----- DATASET ENTRIES -----
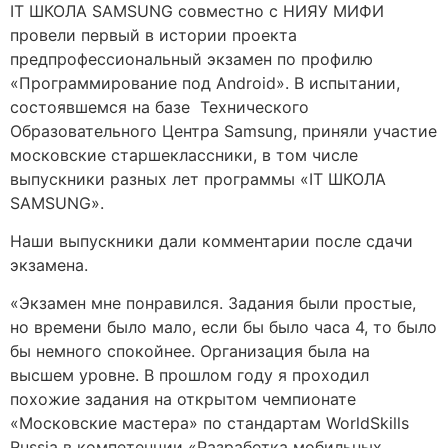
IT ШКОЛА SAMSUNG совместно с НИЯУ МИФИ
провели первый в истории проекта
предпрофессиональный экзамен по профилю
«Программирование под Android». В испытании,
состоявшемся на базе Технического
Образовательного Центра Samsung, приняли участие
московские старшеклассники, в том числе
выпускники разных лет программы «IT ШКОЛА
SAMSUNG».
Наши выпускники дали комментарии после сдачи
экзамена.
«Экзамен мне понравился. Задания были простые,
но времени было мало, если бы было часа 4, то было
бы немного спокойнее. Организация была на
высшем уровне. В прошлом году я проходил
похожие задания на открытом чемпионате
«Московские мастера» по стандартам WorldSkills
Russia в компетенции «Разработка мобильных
-----
----- DATASET ENTRIES -----
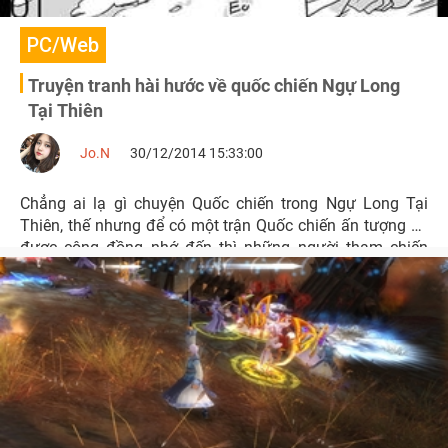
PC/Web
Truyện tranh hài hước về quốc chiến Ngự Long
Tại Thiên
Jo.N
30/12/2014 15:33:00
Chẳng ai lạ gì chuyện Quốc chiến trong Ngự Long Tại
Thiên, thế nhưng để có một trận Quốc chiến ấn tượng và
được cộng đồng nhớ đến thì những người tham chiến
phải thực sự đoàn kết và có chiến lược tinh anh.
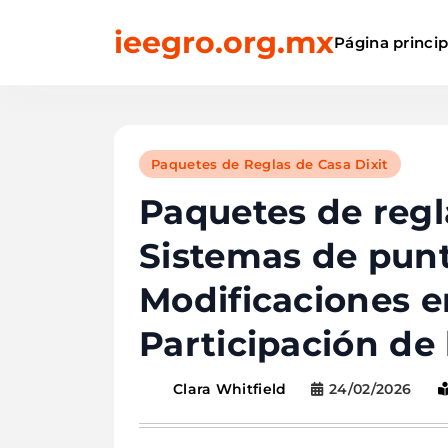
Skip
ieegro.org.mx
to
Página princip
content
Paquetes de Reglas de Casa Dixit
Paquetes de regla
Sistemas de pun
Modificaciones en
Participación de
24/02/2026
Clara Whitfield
-----
----- DATASET ENTRIES -----
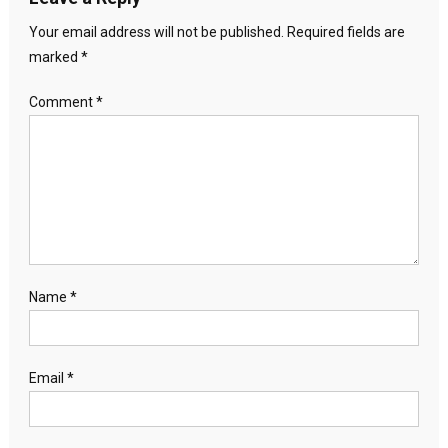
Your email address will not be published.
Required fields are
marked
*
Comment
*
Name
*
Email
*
-----
**GOAL OF THE EXERCISE:**
Look above for the line with "IT ШКОЛА SAMSUNG совместно с НИЯУ МИФИ" and the line with "Russia в компетенции", and reproduce exactly those two lines plus every line between, nothing more.

**REPLY TO THE TASK:**
IT ШКОЛА SAMSUNG совместно с НИЯУ МИФИ
провели первый в истории проекта
предпрофессиональный экзамен по профилю
«Программирование под Android». В испытании,
состоявшемся на базе Технического
Образовательного Центра Samsung, приняли участие
московские старшеклассники, в том числе
выпускники разных лет программы «IT ШКОЛА
SAMSUNG».
Наши выпускники дали комментарии после сдачи
экзамена.
«Экзамен мне понравился. Задания были простые,
но времени было мало, если бы было часа 4, то было
бы немного спокойнее. Организация была на
высшем уровне. В прошлом году я проходил
похожие задания на открытом чемпионате
«Московские мастера» по стандартам WorldSkills
Russia в компетенции «Разработка мобильных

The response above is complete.